叶星禾就那样从被缝里看着她,眼泪还在无声地流,但身体的颤抖明显减缓了。
林昭也身上的香气,在如此近的距离下,似乎带着一种令人安心的镇定力量。
林昭也看着那双眼睛,忽然用更低的、近乎催眠般的语调说:“要听点别的吗?盖过雷声。

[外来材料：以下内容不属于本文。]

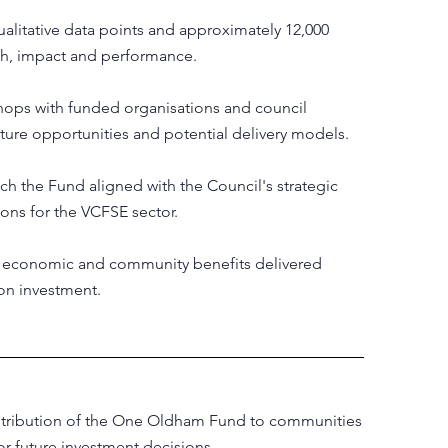
alitative data points and approximately 12,000
ch, impact and performance.
shops with funded organisations and council
uture opportunities and potential delivery models.
ch the Fund aligned with the Council's strategic
ions for the VCFSE sector.
, economic and community benefits delivered
on investment.
ontribution of the One Oldham Fund to communities
r future investment decisions.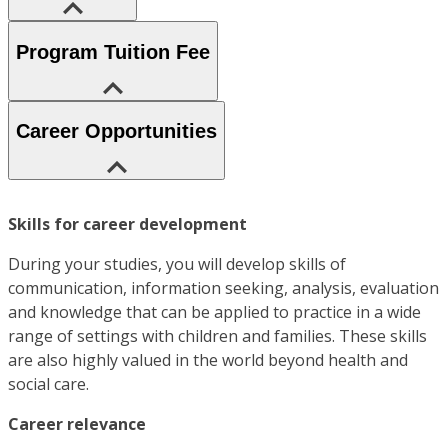
Program Tuition Fee
Career Opportunities
Skills for career development
During your studies, you will develop skills of
communication, information seeking, analysis, evaluation
and knowledge that can be applied to practice in a wide
range of settings with children and families. These skills
are also highly valued in the world beyond health and
social care.
Career relevance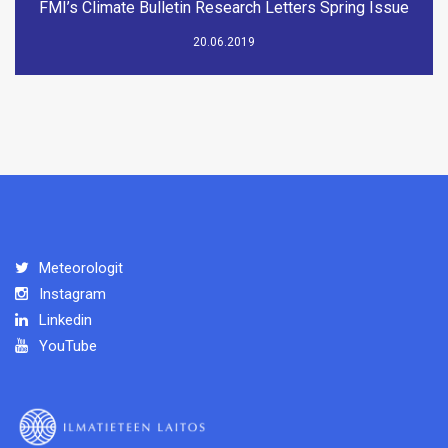
FMI’s Climate Bulletin Research Letters Spring Issue
20.06.2019
Meteorologit
Instagram
Linkedin
YouTube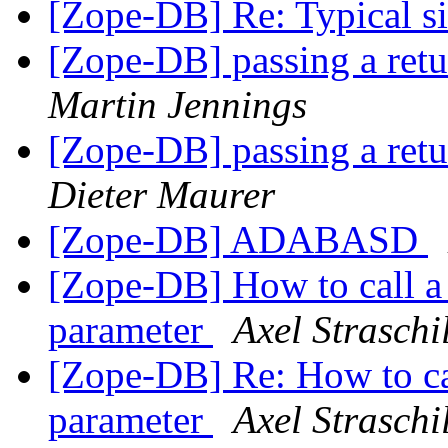
[Zope-DB] Re: Typical siz
[Zope-DB] passing a retu
Martin Jennings
[Zope-DB] passing a retu
Dieter Maurer
[Zope-DB] ADABASD
[Zope-DB] How to call a
parameter
Axel Straschi
[Zope-DB] Re: How to ca
parameter
Axel Straschi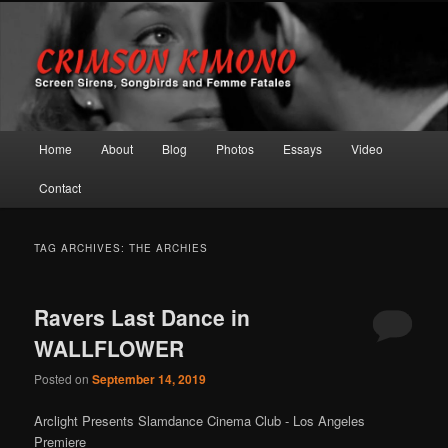
Screen Sirens, Songbirds and Femme Fatales
Crimson Kimono
Main menu
Home
About
Blog
Photos
Essays
Video
Skip to primary content
Skip to secondary content
Contact
TAG ARCHIVES:
THE ARCHIES
Ravers Last Dance in
WALLFLOWER
Posted on
September 14, 2019
Arclight Presents Slamdance Cinema Club - Los Angeles
Premiere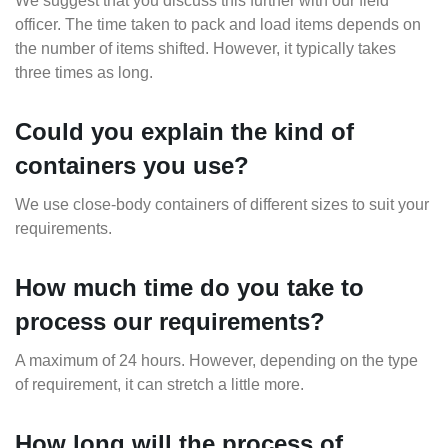
We suggest that you discuss this further with our field
officer. The time taken to pack and load items depends on
the number of items shifted. However, it typically takes
three times as long.
Could you explain the kind of
containers you use?
We use close-body containers of different sizes to suit your
requirements.
How much time do you take to
process our requirements?
A maximum of 24 hours. However, depending on the type
of requirement, it can stretch a little more.
How long will the process of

”
叶星禾眨了眨眼,眼神有些茫然。
林昭也没等她回答,便继续用那种平稳的、不疾不徐的语调,开始低声描述一些与雷雨无关的事物。
她说庭院里那丛蓝月石月季,雨打花瓣时如何颤动着滑落水珠;说书架上某本游记里描绘的、终年寂静的雪山湖泊,月光落在冰面上的样子;甚至说到某个复杂的跨国并购案中,繁琐却有条理的财务数据流向……她的声音不高,语速平缓,内容本身或许枯燥,但那平稳的声调和节奏,本身就像另一种形式的拍抚,将窗外骇人的雷雨声推向背景。

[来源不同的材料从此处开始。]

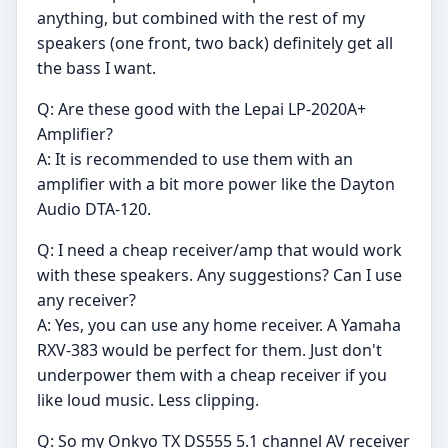
anything, but combined with the rest of my
speakers (one front, two back) definitely get all
the bass I want.
Q: Are these good with the Lepai LP-2020A+
Amplifier?
A: It is recommended to use them with an
amplifier with a bit more power like the Dayton
Audio DTA-120.
Q: I need a cheap receiver/amp that would work
with these speakers. Any suggestions? Can I use
any receiver?
A: Yes, you can use any home receiver. A Yamaha
RXV-383 would be perfect for them. Just don't
underpower them with a cheap receiver if you
like loud music. Less clipping.
Q: So my Onkyo TX DS555 5.1 channel AV receiver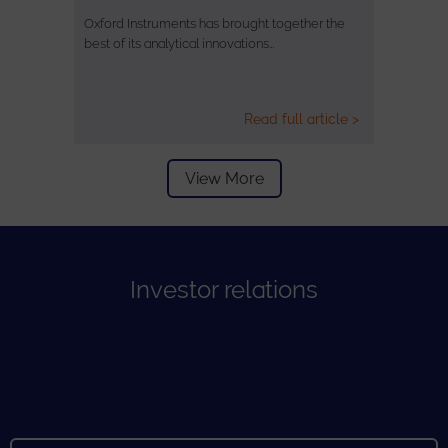
Oxford Instruments has brought together the
best of its analytical innovations…
Read full article >
View More
Investor relations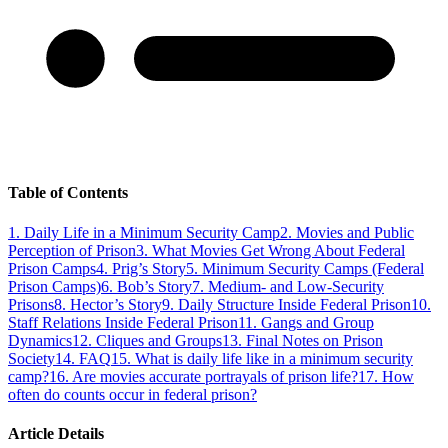
Table of Contents
1
.
Daily Life in a Minimum Security Camp
2
.
Movies and Public
Perception of Prison
3
.
What Movies Get Wrong About Federal
Prison Camps
4
.
Prig’s Story
5
.
Minimum Security Camps (Federal
Prison Camps)
6
.
Bob’s Story
7
.
Medium- and Low-Security
Prisons
8
.
Hector’s Story
9
.
Daily Structure Inside Federal Prison
10
.
Staff Relations Inside Federal Prison
11
.
Gangs and Group
Dynamics
12
.
Cliques and Groups
13
.
Final Notes on Prison
Society
14
.
FAQ
15
.
What is daily life like in a minimum security
camp?
16
.
Are movies accurate portrayals of prison life?
17
.
How
often do counts occur in federal prison?
Article Details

叶星禾的睫毛渐渐沉重,红肿的眼睛慢慢合上,又从被缝里睁开一丝,确认林昭也还在,然后又合上……呼吸逐渐变得绵长。
被子下的身体彻底放松下来。
拍抚的手,不知何时停了下来,只是虚虚地搭在被子上。
林昭也看着那终于不再颤抖的“被子卷”
,听着里面传来的、变得平稳清浅的呼吸声,又静静坐了一会儿。
直到确认叶星禾真的睡熟,窗外的雷雨也转为淅淅沥沥的余韵,她才极其缓慢地抽回手,拿起拐杖,悄无声息地站起身。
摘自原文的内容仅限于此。